◆ Required action A: Starting at the beginning of the entries, give everything down to and including the line that contains "devenu un symbole" as a numbered list with no blank lines. Leave the pictures out.
◇ ◇ ◇
Have not made much happen with the recording lately.  Started a new job and been really busy with many other things.  Was waiting for a part to arrive for my brother’s bass so I can finish that and also waiting for some lyrics to happen.

This week I have also been jamming with a drummer who is learning 5 of the songs so that we can play on October 21st in Cheyenne.  Super stoked on this….but it is going to be a lot a lot a lot a lot of work!

I am currently working on some lyrics.  as in right now.  It’s actually weird…when I write lyrics I just sing fake ones over the top until something sticks out.  And something did.  It is exactly what I needed.  While singing some fake lyrics, in fact singing the final song on the album and the final couple lines even – this line came out:

 “Your love is all I know”
◇ ◇ ◇
◆ Required action B: From the post about recording and writing lyrics, copy everything from "Have not made" down to "lyrics to happen." word for word.

◆ Stored data:
◇ ◇ ◇
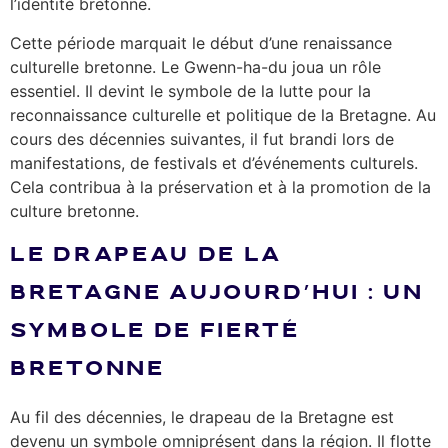
l’identité bretonne.
Cette période marquait le début d’une renaissance
culturelle bretonne. Le Gwenn-ha-du joua un rôle
essentiel. Il devint le symbole de la lutte pour la
reconnaissance culturelle et politique de la Bretagne. Au
cours des décennies suivantes, il fut brandi lors de
manifestations, de festivals et d’événements culturels.
Cela contribua à la préservation et à la promotion de la
culture bretonne.
LE DRAPEAU DE LA
BRETAGNE AUJOURD’HUI : UN
SYMBOLE DE FIERTÉ
BRETONNE
Au fil des décennies, le drapeau de la Bretagne est
devenu un symbole omniprésent dans la région. Il flotte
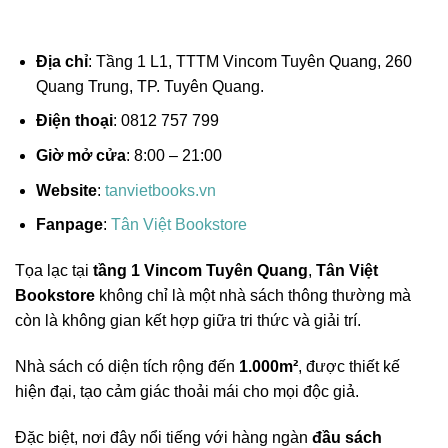
Địa chỉ
: Tầng 1 L1, TTTM Vincom Tuyên Quang, 260
Quang Trung, TP. Tuyên Quang.
Điện thoại
: 0812 757 799
Giờ mở cửa
: 8:00 – 21:00
Website
:
tanvietbooks.vn
Fanpage
:
Tân Việt Bookstore
Tọa lạc tại
tầng 1 Vincom Tuyên Quang
,
Tân Việt
Bookstore
không chỉ là một nhà sách thông thường mà
còn là không gian kết hợp giữa tri thức và giải trí.
Nhà sách có diện tích rộng đến
1.000m²
, được thiết kế
hiện đại, tạo cảm giác thoải mái cho mọi độc giả.
Đặc biệt, nơi đây nổi tiếng với hàng ngàn
đầu sách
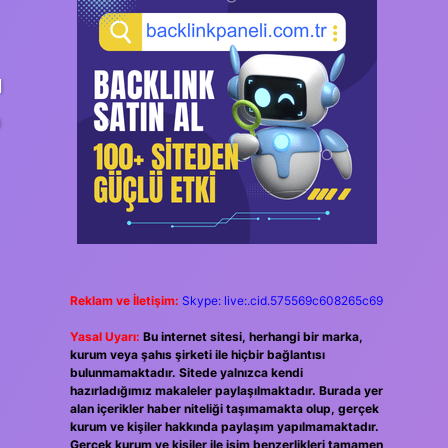
l
a
Reklam ve İletişim:
Skype: live:.cid.575569c608265c69
Yasal Uyarı:
Bu internet sitesi, herhangi bir marka,
kurum veya şahıs şirketi ile hiçbir bağlantısı
bulunmamaktadır. Sitede yalnızca kendi
hazırladığımız makaleler paylaşılmaktadır. Burada yer
alan içerikler haber niteliği taşımamakta olup, gerçek
kurum ve kişiler hakkında paylaşım yapılmamaktadır.
Gerçek kurum ve kişiler ile isim benzerlikleri tamamen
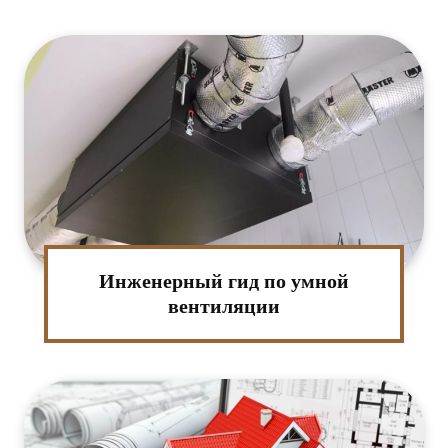
:*
Инженерный гид по умной
ктронная
вентиляции
та:*
-
т:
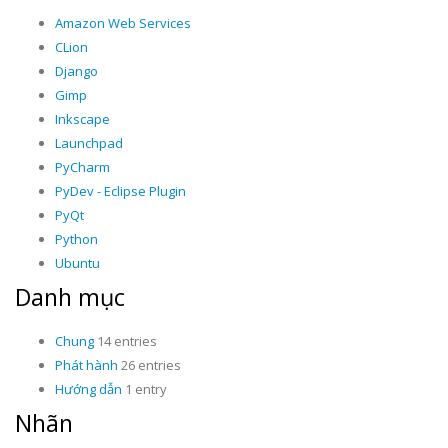
Amazon Web Services
CLion
Django
Gimp
Inkscape
Launchpad
PyCharm
PyDev - Eclipse Plugin
PyQt
Python
Ubuntu
Danh mục
Chung
14 entries
Phát hành
26 entries
Hướng dẫn
1 entry
Nhãn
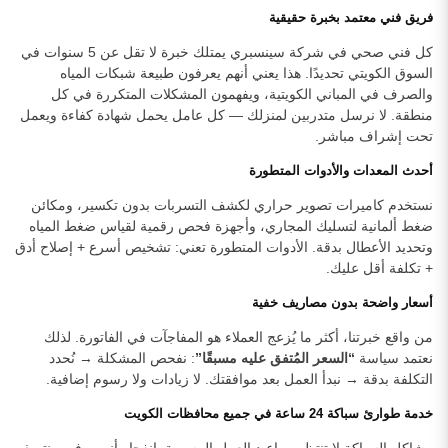
فريق فني معتمد بخبرة حقيقية
كل فني صحي في شركة سينسبري يمتلك خبرة لا تقل عن 5 سنوات في
السوق الكويتي تحديدًا. هذا يعني أنهم يعرفون طبيعة شبكات المياه
والصرف في المباني الكويتية، ويفهمون المشكلات المتكررة في كل
منطقة. لا نرسل متدربين لمنزلك — كل عامل يحمل شهادة كفاءة ويعمل
تحت إشراف مباشر.
أحدث المعدات والأدوات المتطورة
نستخدم كاميرات تصوير حراري لكشف التسربات بدون تكسير، ومكائن
ضغط ألمانية لتسليك المجاري، وأجهزة فحص رقمية لقياس ضغط المياه
وتحديد الأعطال بدقة. الأدوات المتطورة تعني: تشخيص أسرع + إصلاح أدق
+ تكلفة أقل عليك.
أسعار واضحة بدون مصاريف خفية
من واقع خبرتنا، أكثر ما يُزعج العملاء هو المفاجآت في الفاتورة. لذلك
نعتمد سياسة
“السعر المُتفق عليه مسبقًا”
: نفحص المشكلة → نُحدد
التكلفة بدقة → نبدأ العمل بعد موافقتك. لا زيادات ولا رسوم إضافية.
خدمة طوارئ سباكة 24 ساعة في جميع محافظات الكويت
مشاكل السباكة لا تنتظر مواعيد العمل الرسمية. انفجار أنبوب في منتصف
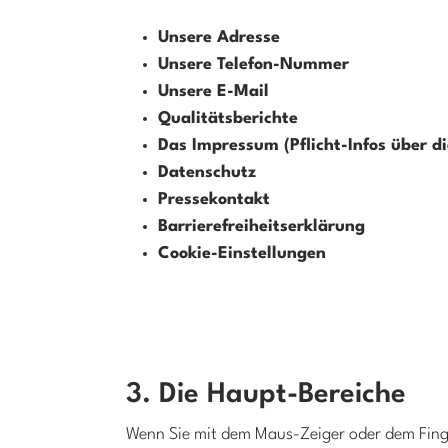
Unsere Adresse
Unsere Telefon-Nummer
Unsere E-Mail
Qualitätsberichte
Das Impressum (Pflicht-Infos über di
Datenschutz
Pressekontakt
Barrierefreiheitserklärung
Cookie-Einstellungen
3. Die Haupt-Bereiche
Wenn Sie mit dem Maus-Zeiger oder dem Fing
◇ ◇ ◇
◆ Problem solution A:
1. l’identité bretonne.
2. Cette période marquait le début d’une renaissance
3. culturelle bretonne. Le Gwenn-ha-du joua un rôle
4. essentiel. Il devint le symbole de la lutte pour la
5. reconnaissance culturelle et politique de la Bretagne. Au
6. cours des décennies suivantes, il fut brandi lors de
7. manifestations, de festivals et d’événements culturels.
8. Cela contribua à la préservation et à la promotion de la
9. culture bretonne.
10. LE DRAPEAU DE LA
11. BRETAGNE AUJOURD’HUI : UN
12. SYMBOLE DE FIERTÉ
13. BRETONNE
14. Au fil des décennies, le drapeau de la Bretagne est
15. devenu un symbole omniprésent dans la région. Il flotte

◆ Problem solution B:
Have not made much happen with the recording lately.  Started a new job and been really busy with many other things.  Was waiting for a part to arrive for my brother’s bass so I can finish that and also waiting for some lyrics to happen.